In cases where drug use is suspected, blood or urine samples are taken for testing to better determine which drug or drugs are involved.

Compared with alcohol-related driving arrests, drug-related cases remain comparably small. Albany County saw 884 DWIs last year, Saratoga County 740. Schenectady County saw 194, according to the state numbers.

The Division of Criminal Justice Services conducted training for law enforcement in 2014 on the use of naloxone. In the first three years, according to a report out last June, more than 2,000 officers administered the drug in various settings, and 88 percent of those who were treated with the drug survived.

In the state police, all officers on the road are trained in naloxone's use. Doses of the drug are included with automatic external defibrillators, as the drug and AED are used in similar calls.

According to technical sergeant and state EMS/AED coordinator Jared Pearl, telltale signs of heroin use include pinpoint pupils and extremely slow breathing, as well as blue lips or fingertips.

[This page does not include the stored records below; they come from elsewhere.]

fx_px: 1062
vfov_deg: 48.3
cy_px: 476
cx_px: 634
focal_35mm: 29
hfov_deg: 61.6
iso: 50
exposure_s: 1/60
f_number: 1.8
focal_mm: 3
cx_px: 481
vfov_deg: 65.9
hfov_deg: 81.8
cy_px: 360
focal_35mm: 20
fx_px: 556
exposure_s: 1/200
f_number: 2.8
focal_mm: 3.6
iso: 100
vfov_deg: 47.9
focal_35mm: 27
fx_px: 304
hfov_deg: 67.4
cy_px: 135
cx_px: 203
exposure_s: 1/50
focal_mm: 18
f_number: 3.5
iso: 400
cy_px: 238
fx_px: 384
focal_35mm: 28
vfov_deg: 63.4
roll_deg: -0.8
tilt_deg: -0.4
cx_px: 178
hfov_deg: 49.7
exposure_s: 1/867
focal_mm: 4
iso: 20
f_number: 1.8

"Slow breathing can be hard to detect, if you're not looking," Pearl said. 

The program can be particularly helpful in rural areas, where ambulances and paramedics can be far away, but troopers may be patrolling nearby, Pearl said.

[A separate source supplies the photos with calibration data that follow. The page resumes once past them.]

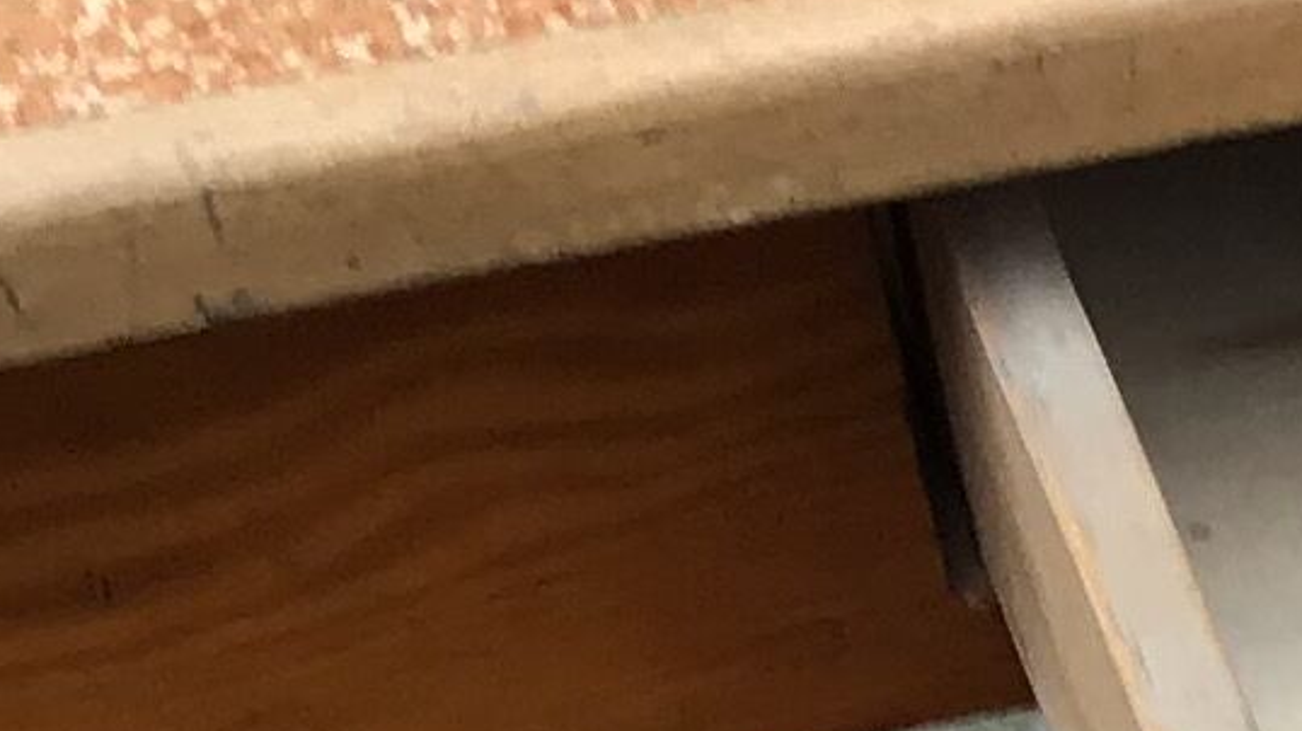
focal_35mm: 205
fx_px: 7074
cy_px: 1014
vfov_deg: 5.9
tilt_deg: -41.1
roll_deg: -3.2
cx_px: 3407
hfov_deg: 9.1
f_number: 2.4
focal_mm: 3.3
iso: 25
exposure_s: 1/50
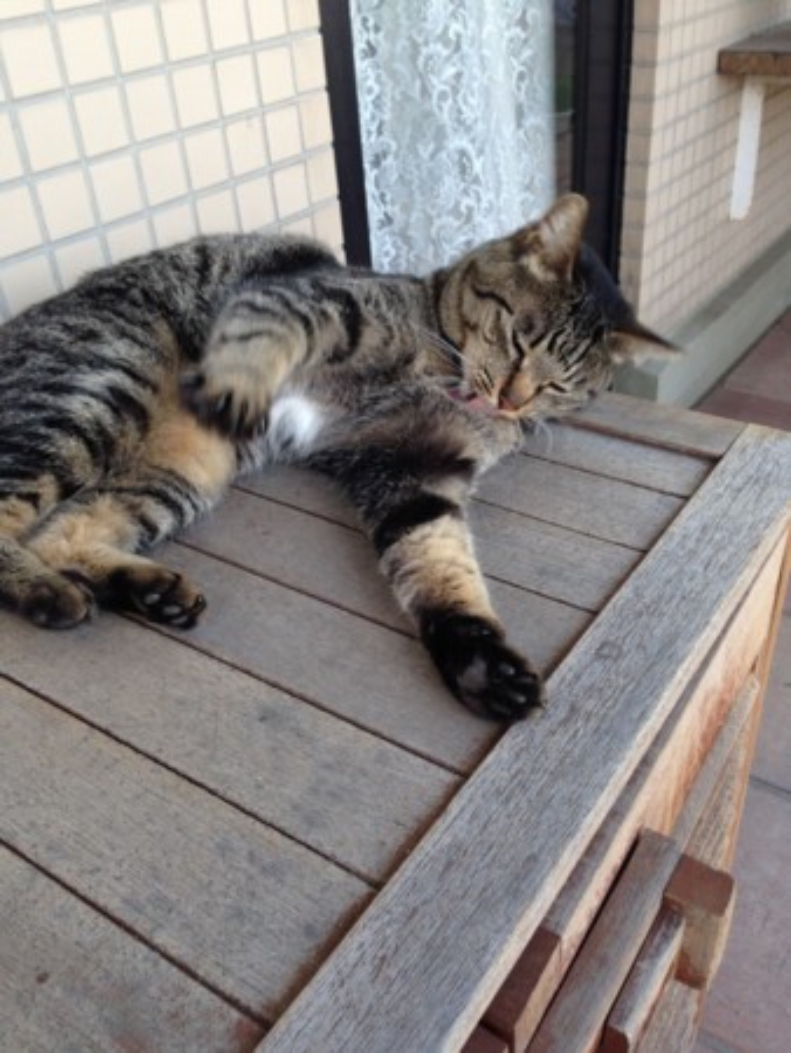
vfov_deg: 55.3
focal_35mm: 33
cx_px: 396
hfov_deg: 43.0
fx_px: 1004
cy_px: 526
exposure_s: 1/120
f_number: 2.4
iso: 64
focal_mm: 4.12
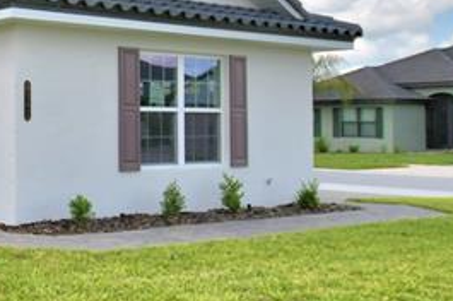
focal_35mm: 58
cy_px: 104
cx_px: -132
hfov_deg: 28.5
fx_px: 729
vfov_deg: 23.2
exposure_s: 1/1250
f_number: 4.5
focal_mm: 10
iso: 100
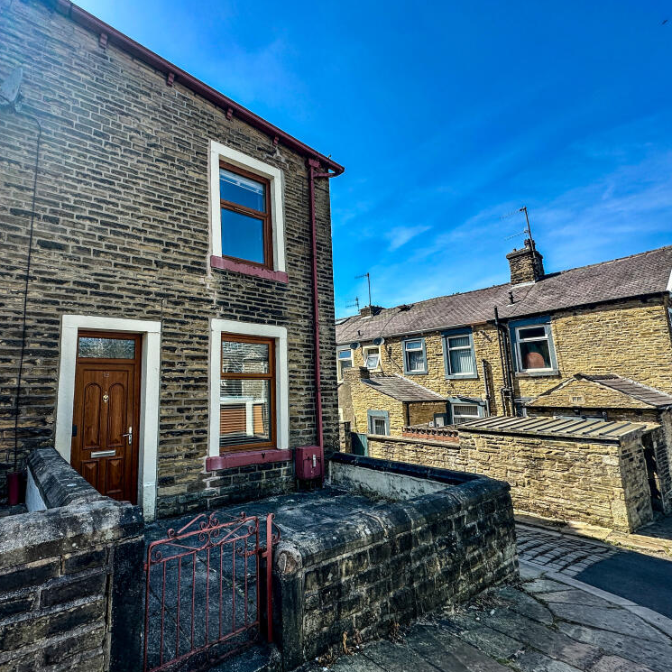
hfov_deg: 82.2
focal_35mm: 17
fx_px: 373
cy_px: 337
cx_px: 246
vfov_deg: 84.0
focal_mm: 2.22
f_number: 2.2
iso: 40
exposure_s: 1/739
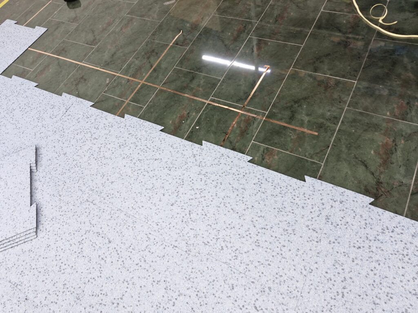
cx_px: 209
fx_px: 278
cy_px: 156
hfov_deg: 73.9
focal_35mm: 23
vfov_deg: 58.9
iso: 50
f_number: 1.8
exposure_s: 1/153
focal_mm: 5.54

After Iacovissi was revived on the roadside with naloxone, he allegedly told troopers he had used heroin. Two months later, on the evening of April 20, Iacovissi was again on Route 146, in the same pickup truck and again, authorities say, impaired by drugs. The exact drug is unclear pending tests. As witnesses spoke with 911 operators to report his erratic driving, the truck he was operating slammed into the van.

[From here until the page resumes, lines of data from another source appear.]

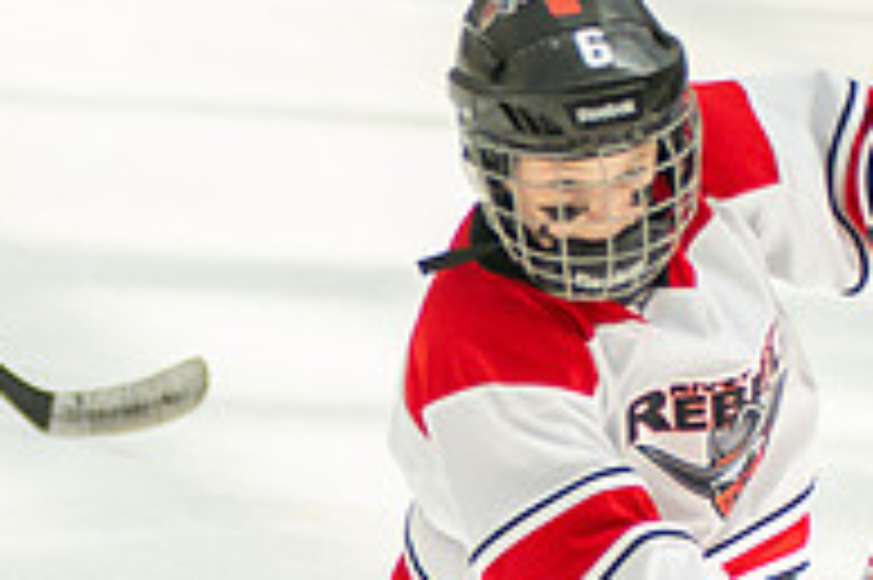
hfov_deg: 4.3
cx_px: 328
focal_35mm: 475
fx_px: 11509
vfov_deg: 2.9
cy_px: 812
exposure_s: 1/5000
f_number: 3.2
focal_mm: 120
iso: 1600
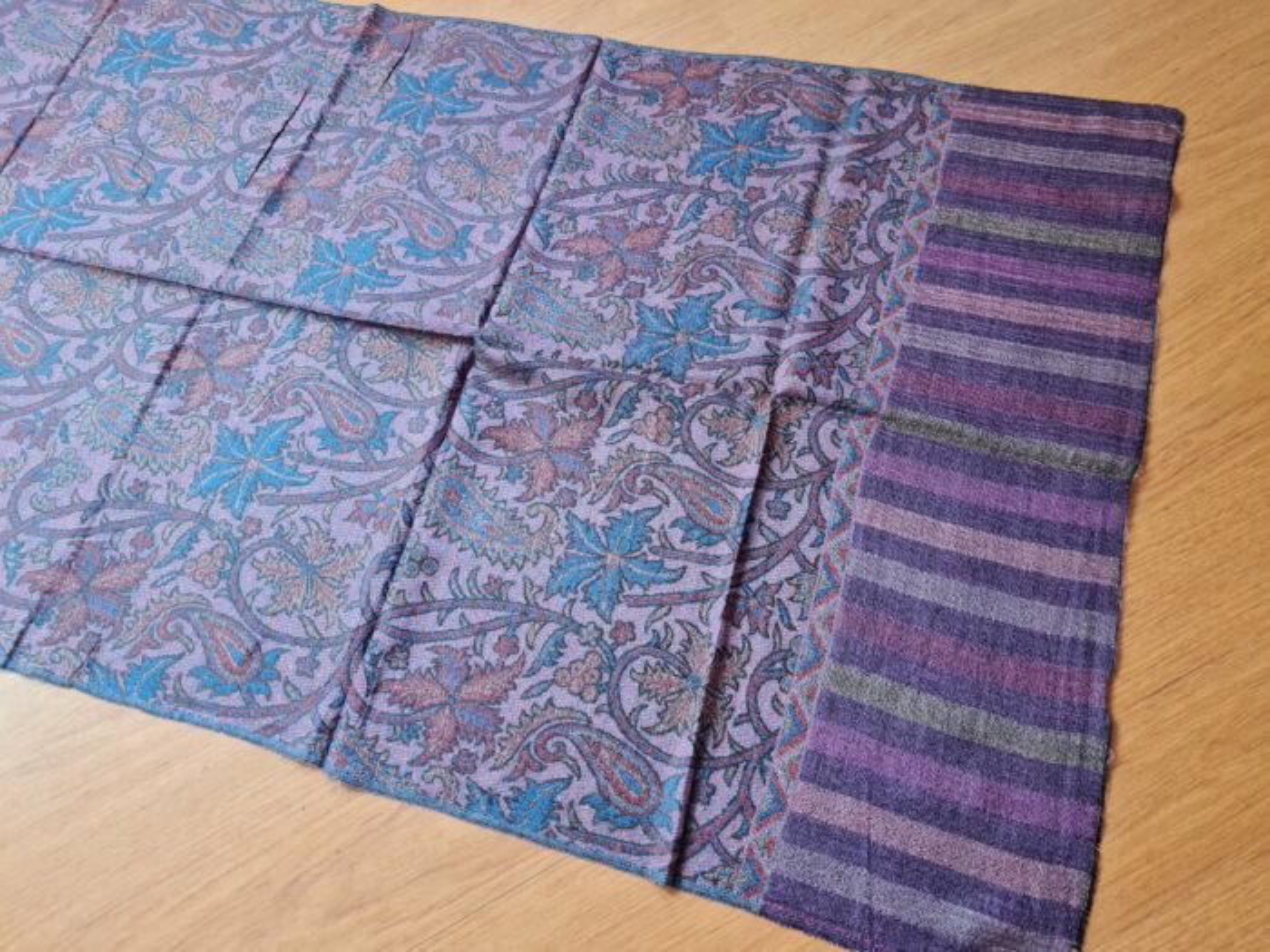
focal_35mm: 26
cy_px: 476
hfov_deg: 67.3
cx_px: 635
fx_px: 954
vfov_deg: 53.1
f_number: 1.8
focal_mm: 5.4
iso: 400
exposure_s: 1/40
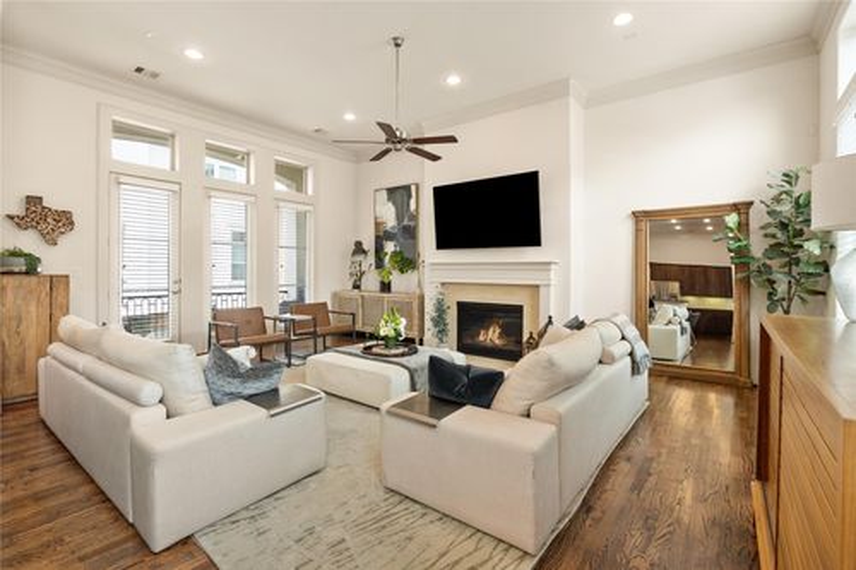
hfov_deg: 96.8
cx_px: 428
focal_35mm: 16
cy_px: 285
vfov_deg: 73.7
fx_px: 380
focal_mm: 16
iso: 100
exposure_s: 1/13
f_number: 5.6
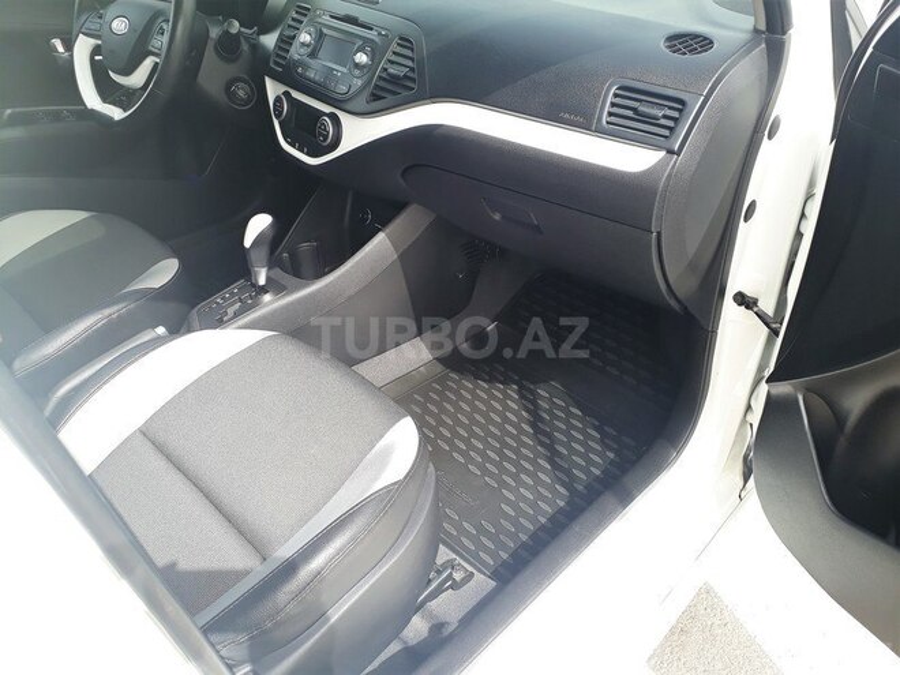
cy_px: 338
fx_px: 702
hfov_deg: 65.3
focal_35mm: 27
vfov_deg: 51.4
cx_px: 450
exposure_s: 1/235
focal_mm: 3.6
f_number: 1.9
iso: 40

"I've never seen someone so out of it," one witness to the crash told troopers. "He does not deserve to be driving on the road; he's going to kill someone."

Iacovissi's license was temporarily suspended after a February 2017 Saratoga County DWAI conviction, state records show. But that suspension had been lifted by the time he was found unconscious behind the wheel in February and, with charges from that arrest pending, his license had not been revoked at the time of the April crash.

Another crash suspected to involve opioid use happened in January in Saratoga Springs. City police in that case called a sheriff's office drug recognition expert to the Geyser Road crash scene, where three people, including an 8-year-old boy, were injured.

Police determined the boy's mother, 47-year-old Saratoga Springs resident Wendy L. Cook, caused the crash, and the drug recognition expert found her to be impaired. She faces vehicular assault and other charges.

In her case, investigators used evidence in her vehicle to conclude she was impaired by opiates, police said. They found two hypodermic syringes, as well as multiple small, plastic envelopes commonly used to package drugs, according to court documents.

Naloxone is used in a variety of situations where overdoses are suspect, including in homes and public places. 

"I think it's very important," Zieske said of the naloxone program. "We have participated in saving lives. ... We have definitely had some turnarounds for people who might otherwise have died where they were brought back to hopefully get the help that they need."